La CSU, alliée conservateur clé d’Angela Merkel, a essuyé dimanche un camouflet historique lors de régionales en Bavière, fragilisant un peu plus le gouvernement de la chancelière allemande. L’Union chrétienne-sociale, « parti frère » de la CDU de Mme Merkel, qui domine cette région depuis les années 1950, arrive certes en tête avec 35,5%, mais ce score a tout d’une débâcle politique, selon les sondages réalisés à la sortie des bureaux de vote par les chaînes publiques ARD et ZDF.

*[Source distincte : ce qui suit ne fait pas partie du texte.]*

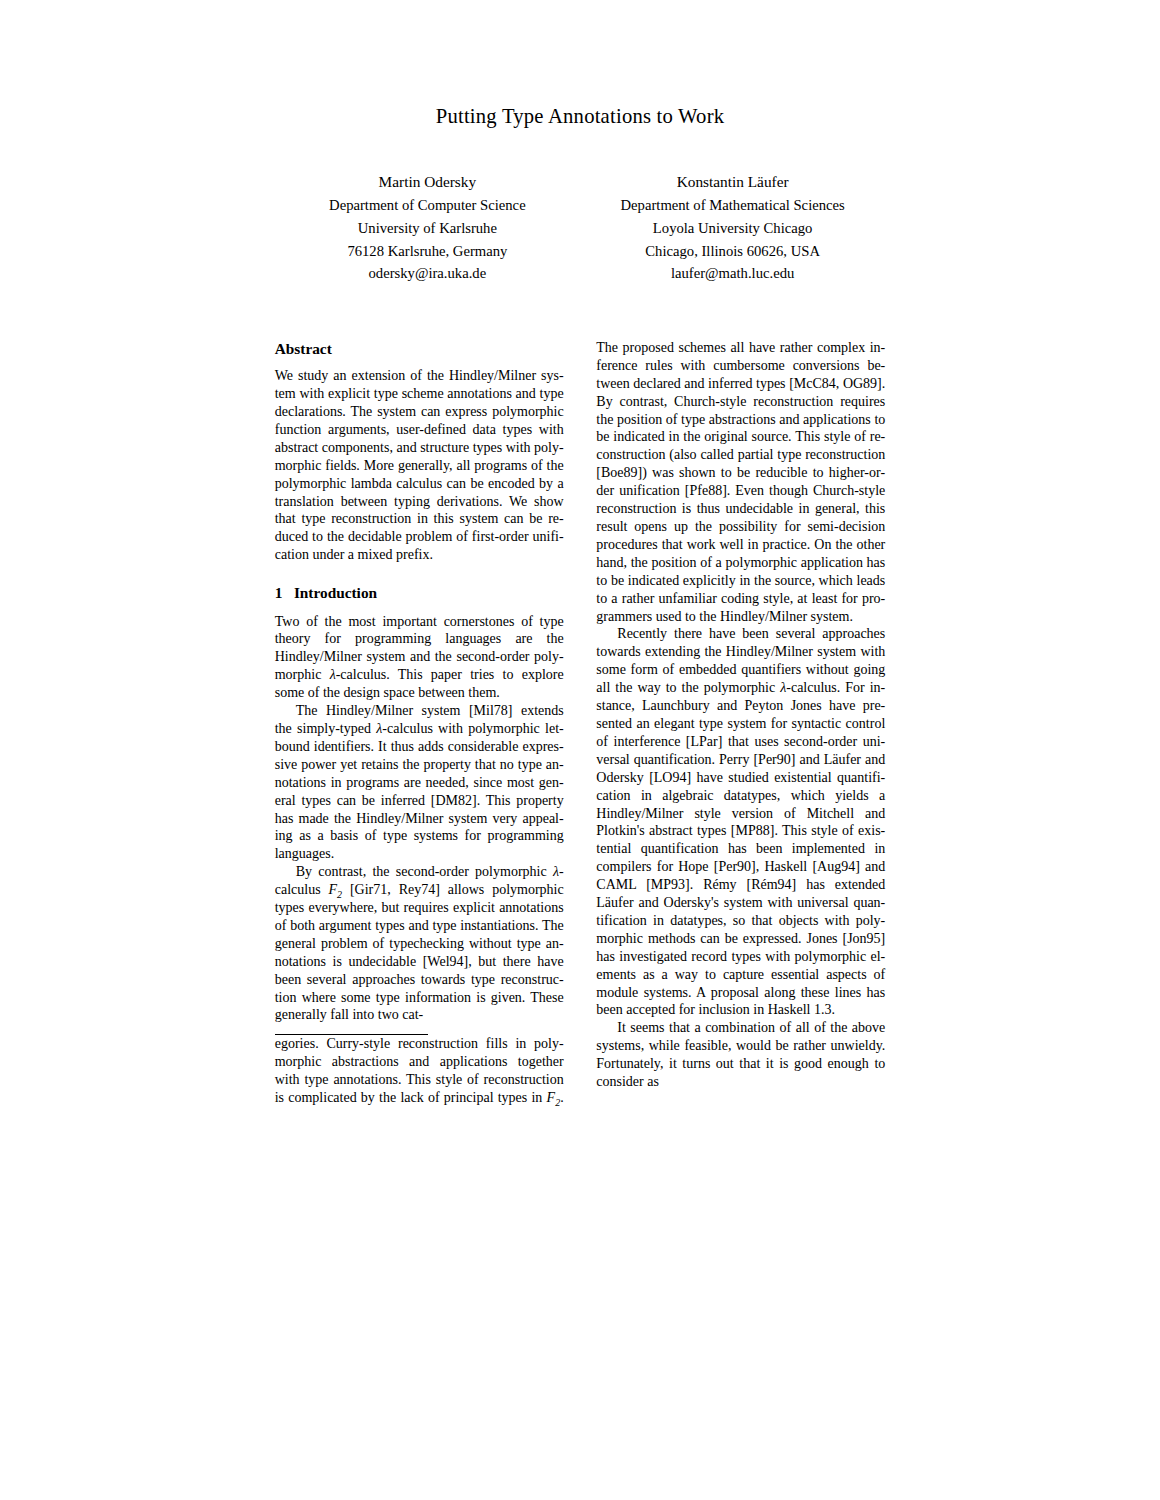Putting Type Annotations to Work
| Martin Odersky Department of Computer Science University of Karlsruhe 76128 Karlsruhe, Germany odersky@ira.uka.de | Konstantin Läufer Department of Mathematical Sciences Loyola University Chicago Chicago, Illinois 60626, USA laufer@math.luc.edu |
Abstract
We study an extension of the Hindley/Milner system with explicit type scheme annotations and type declarations. The system can express polymorphic function arguments, user-defined data types with abstract components, and structure types with polymorphic fields. More generally, all programs of the polymorphic lambda calculus can be encoded by a translation between typing derivations. We show that type reconstruction in this system can be reduced to the decidable problem of first-order unification under a mixed prefix.
1 Introduction
Two of the most important cornerstones of type theory for programming languages are the Hindley/Milner system and the second-order polymorphic λ-calculus. This paper tries to explore some of the design space between them.
The Hindley/Milner system [Mil78] extends the simply-typed λ-calculus with polymorphic let-bound identifiers. It thus adds considerable expressive power yet retains the property that no type annotations in programs are needed, since most general types can be inferred [DM82]. This property has made the Hindley/Milner system very appealing as a basis of type systems for programming languages.
By contrast, the second-order polymorphic λ-calculus F2 [Gir71, Rey74] allows polymorphic types everywhere, but requires explicit annotations of both argument types and type instantiations. The general problem of typechecking without type annotations is undecidable [Wel94], but there have been several approaches towards type reconstruction where some type information is given. These generally fall into two cat-
egories. Curry-style reconstruction fills in polymorphic abstractions and applications together with type annotations. This style of reconstruction is complicated by the lack of principal types in F2. The proposed schemes all have rather complex inference rules with cumbersome conversions between declared and inferred types [McC84, OG89]. By contrast, Church-style reconstruction requires the position of type abstractions and applications to be indicated in the original source. This style of reconstruction (also called partial type reconstruction [Boe89]) was shown to be reducible to higher-order unification [Pfe88]. Even though Church-style reconstruction is thus undecidable in general, this result opens up the possibility for semi-decision procedures that work well in practice. On the other hand, the position of a polymorphic application has to be indicated explicitly in the source, which leads to a rather unfamiliar coding style, at least for programmers used to the Hindley/Milner system.
Recently there have been several approaches towards extending the Hindley/Milner system with some form of embedded quantifiers without going all the way to the polymorphic λ-calculus. For instance, Launchbury and Peyton Jones have presented an elegant type system for syntactic control of interference [LPar] that uses second-order universal quantification. Perry [Per90] and Läufer and Odersky [LO94] have studied existential quantification in algebraic datatypes, which yields a Hindley/Milner style version of Mitchell and Plotkin's abstract types [MP88]. This style of existential quantification has been implemented in compilers for Hope [Per90], Haskell [Aug94] and CAML [MP93]. Rémy [Rém94] has extended Läufer and Odersky's system with universal quantification in datatypes, so that objects with polymorphic methods can be expressed. Jones [Jon95] has investigated record types with polymorphic elements as a way to capture essential aspects of module systems. A proposal along these lines has been accepted for inclusion in Haskell 1.3.
It seems that a combination of all of the above systems, while feasible, would be rather unwieldy. Fortunately, it turns out that it is good enough to consider as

Elle perd quelque 12 points par rapport à 2013, sa majorité absolue, et va être obligée de chercher une alliance inconfortable avec une ou plusieurs autres formations. Autre mauvaise nouvelle pour Mme Merkel, l’autre membre de sa coalition gouvernementale, les sociaux-démocrates du SPD, subissent une gifle avec 9-10% des voix. Les gagnants du scrutin sont les Verts, 2e avec 18-19%, et l’Alternative pour l’Allemagne (AfD), le parti d’extrême droite anti-Merkel et anti-migrant qui prend 11% des voix, au coude-à-coude avec les Freie Wähler, des conservateurs indépendants (11,5%). Les Libéraux du FDP (5%) ferment la marche.

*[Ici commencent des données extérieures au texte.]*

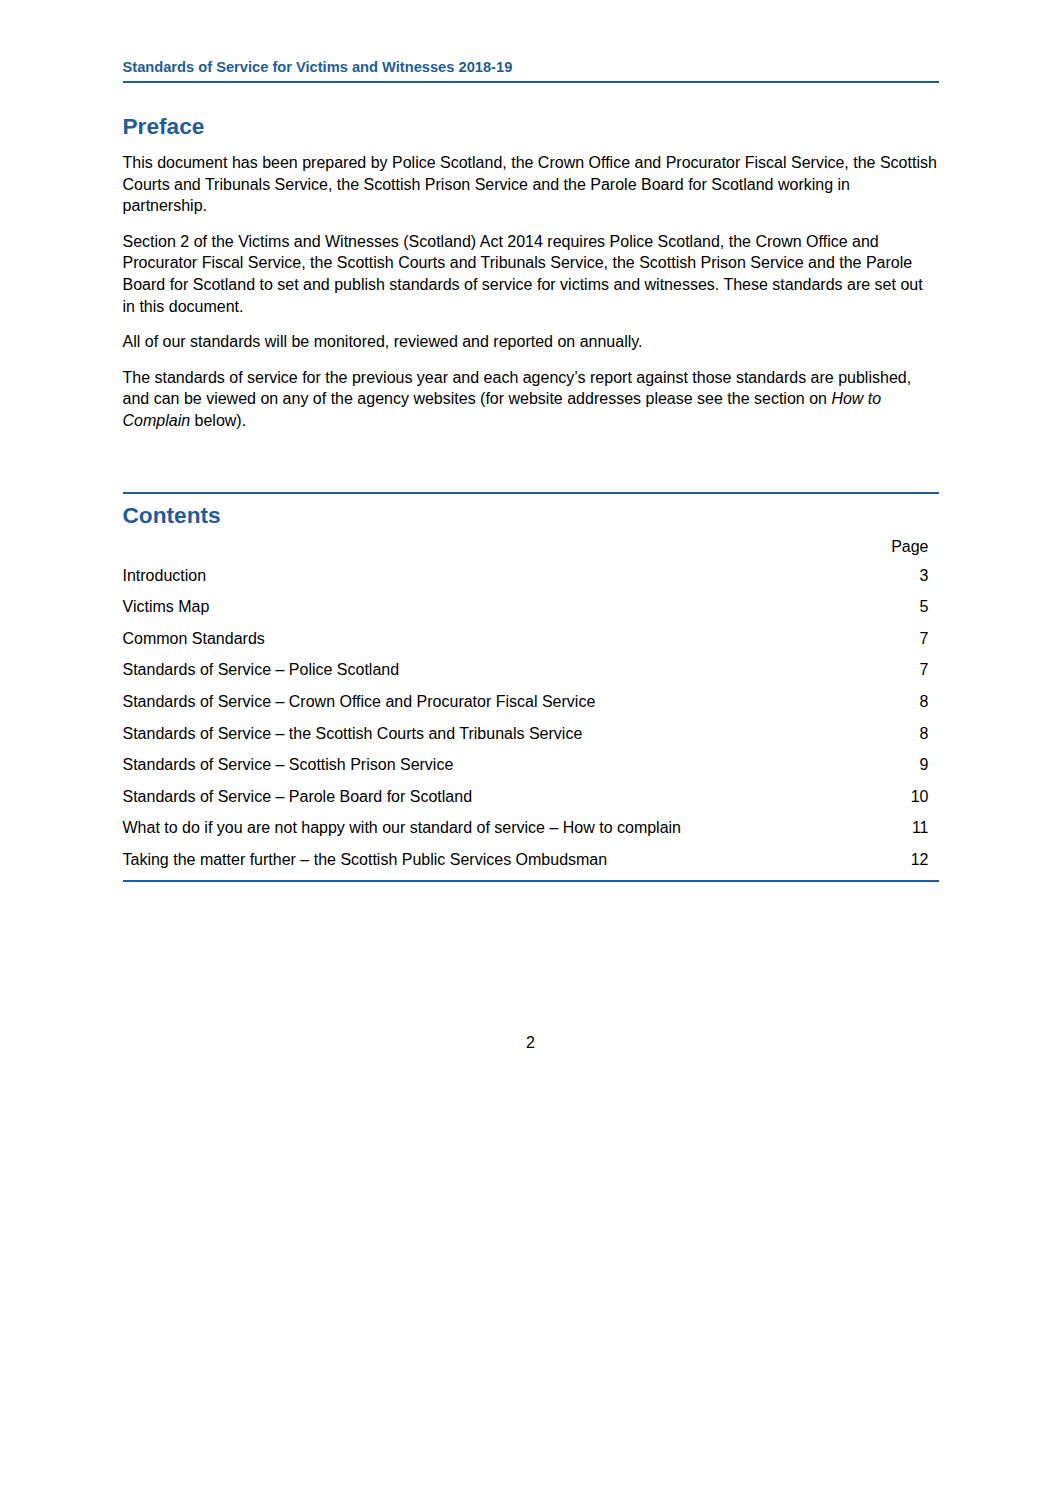Standards of Service for Victims and Witnesses 2018-19
Preface
This document has been prepared by Police Scotland, the Crown Office and Procurator Fiscal Service, the Scottish Courts and Tribunals Service, the Scottish Prison Service and the Parole Board for Scotland working in partnership.
Section 2 of the Victims and Witnesses (Scotland) Act 2014 requires Police Scotland, the Crown Office and Procurator Fiscal Service, the Scottish Courts and Tribunals Service, the Scottish Prison Service and the Parole Board for Scotland to set and publish standards of service for victims and witnesses. These standards are set out in this document.
All of our standards will be monitored, reviewed and reported on annually.
The standards of service for the previous year and each agency’s report against those standards are published, and can be viewed on any of the agency websites (for website addresses please see the section on How to Complain below).
Contents
Page
| Introduction | 3 |
| Victims Map | 5 |
| Common Standards | 7 |
| Standards of Service – Police Scotland | 7 |
| Standards of Service – Crown Office and Procurator Fiscal Service | 8 |
| Standards of Service – the Scottish Courts and Tribunals Service | 8 |
| Standards of Service – Scottish Prison Service | 9 |
| Standards of Service – Parole Board for Scotland | 10 |
| What to do if you are not happy with our standard of service – How to complain | 11 |
| Taking the matter further – the Scottish Public Services Ombudsman | 12 |
2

Rien pour rassurer la chancelière allemande donc, d’autant que son propre parti, la CDU, doit faire face à un scrutin tout aussi ardu le 28 octobre en Hesse, Land que les conservateurs dirigent en coalition avec les écologistes. Ces deux scrutins « affecteront la politique nationale et en conséquence la réputation de la chancelière », a déjà prévenu vendredi le président de la chambre des députés et vétéran respecté de la CDU, Wolfgang Schäuble. La remarque n’est pas anodine: Angela Merkel doit affronter en décembre un vote de militants pour être reconduite à la tête de son parti.
Au pouvoir dans la première économie européenne depuis 13 ans, la chancelière allemande a connu une année très difficile, conséquence politique de sa décision de 2015 d’ouvrir l’Allemagne à plus d’un million de demandeurs d’asile. Même si elle a considérablement resserré l’accueil des migrants, Angela Merkel a été handicapée par l’essor de l’extrême droite aux législatives de septembre 2017. Elle a bataillé six mois durant pour former une coalition gouvernementale, finalement avec des sociaux-démocrates très récalcitrants.

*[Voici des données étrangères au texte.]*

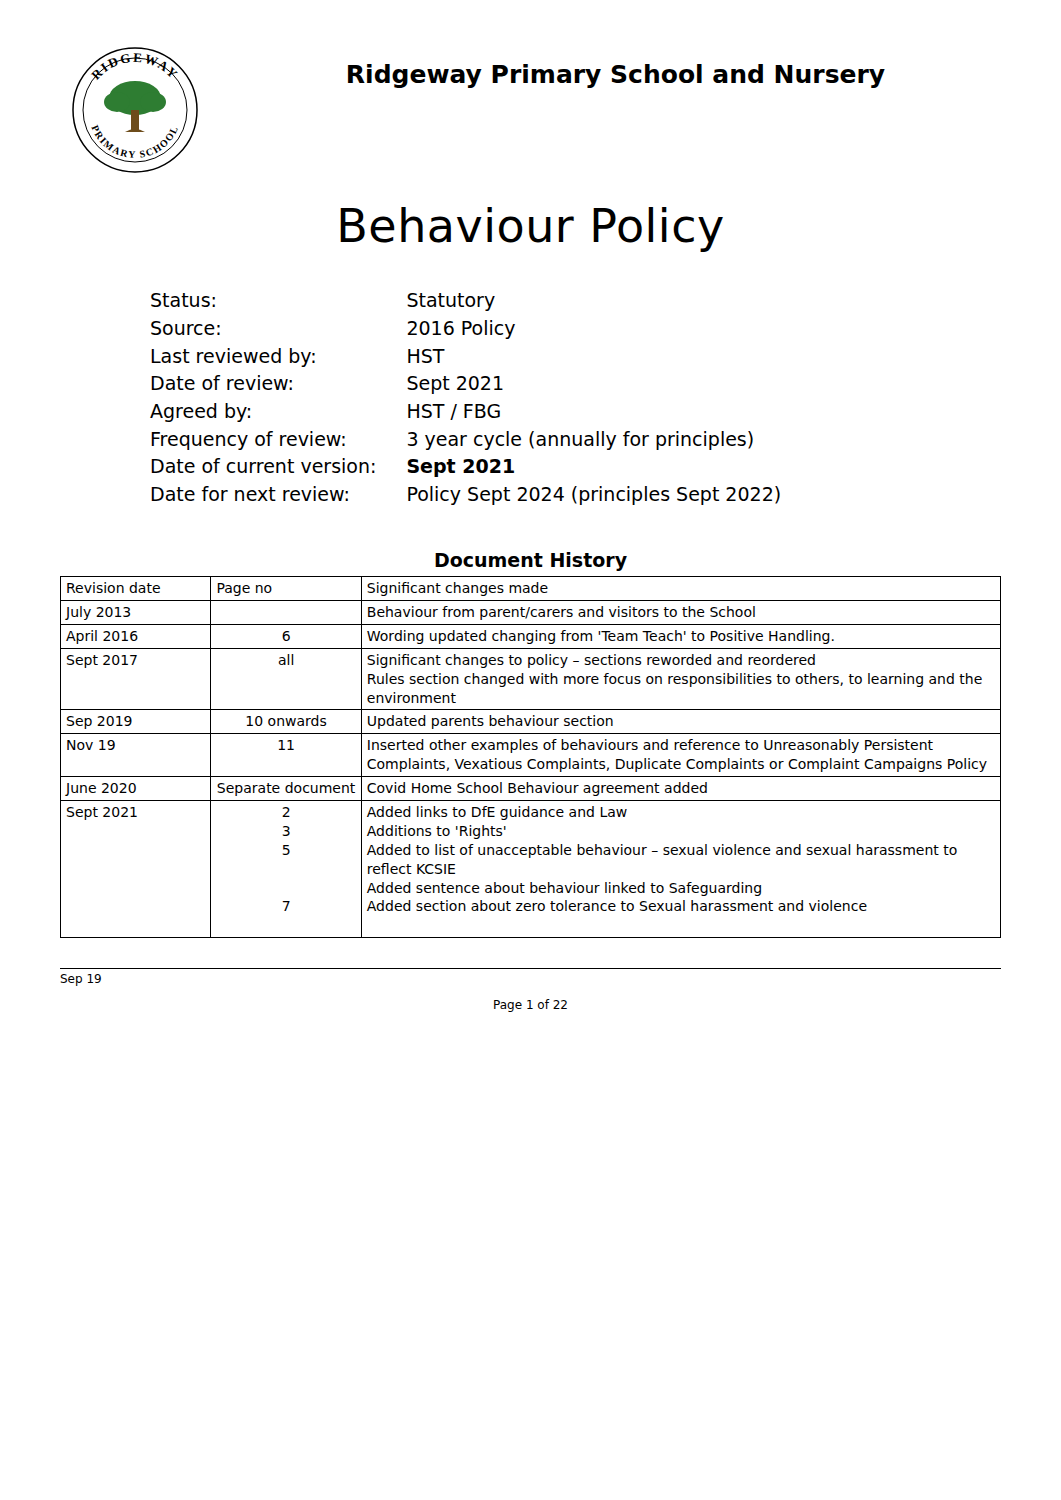RIDGEWAY PRIMARY SCHOOL
Ridgeway Primary School and Nursery
Behaviour Policy
| Status: | Statutory |
| Source: | 2016 Policy |
| Last reviewed by: | HST |
| Date of review: | Sept 2021 |
| Agreed by: | HST / FBG |
| Frequency of review: | 3 year cycle (annually for principles) |
| Date of current version: | Sept 2021 |
| Date for next review: | Policy Sept 2024 (principles Sept 2022) |
Document History
| Revision date | Page no | Significant changes made |
| --- | --- | --- |
| July 2013 | | Behaviour from parent/carers and visitors to the School |
| April 2016 | 6 | Wording updated changing from 'Team Teach' to Positive Handling. |
| Sept 2017 | all | Significant changes to policy – sections reworded and reordered Rules section changed with more focus on responsibilities to others, to learning and the environment |
| Sep 2019 | 10 onwards | Updated parents behaviour section |
| Nov 19 | 11 | Inserted other examples of behaviours and reference to Unreasonably Persistent Complaints, Vexatious Complaints, Duplicate Complaints or Complaint Campaigns Policy |
| June 2020 | Separate document | Covid Home School Behaviour agreement added |
| Sept 2021 | 2 3 5 7 | Added links to DfE guidance and Law Additions to 'Rights' Added to list of unacceptable behaviour – sexual violence and sexual harassment to reflect KCSIE Added sentence about behaviour linked to Safeguarding Added section about zero tolerance to Sexual harassment and violence |
Sep 19
Page 1 of 22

Puis durant l’été 2018, c’est la CSU bavaroise qui s’est rebellée, conduite par son chef, le ministre de l’Intérieur Horst Seehofer, qui a risqué à deux reprises de faire tomber le gouvernement en poussant des thèmes chers à l’AfD afin de regagner le terrain perdu. Dans l’opinion, le désamour des Allemands pour ce gouvernement n’a lui cessé de croître. Le baromètre national publié dimanche par le quotidien Bild crédite le couple CDU/CSU d’un piètre 26%, quand le SPD végète à 17%, au même niveau que des Verts en pleine confiance et juste devant l’extrême droite (15%).
Illustrant cette recomposition du paysage politique, la stratégie droitière déployée ces derniers mois par la CSU pour regagner les voix conquises par l’AfD n’a pas eu l’effet escompté. Selon les enquêtes d’opinion, les citoyens tentés par l’extrême droite n’ont pas été convaincus de revenir dans le giron des conservateurs, et d’autres, plus modérés, se sont tournés vers les Verts. Autre problème pour la chancelière : les intentions du SPD, alors que des voix réclament bruyamment une sortie du gouvernement et une cure de jouvence dans l’opposition.
Face au séisme bavarois, de puissantes personnalités risquent aussi la suite de leur carrière, à commencer par Horst Seehofer, ministre de l’Intérieur et poil à gratter de Mme Merkel. Le chef du gouvernement bavarois, Markus Söder, lui aussi en danger, a rejeté, avant même le scrutin, la responsabilité d’une débâcle sur « Berlin ». Comprendre, M. Seehofer et la chancelière.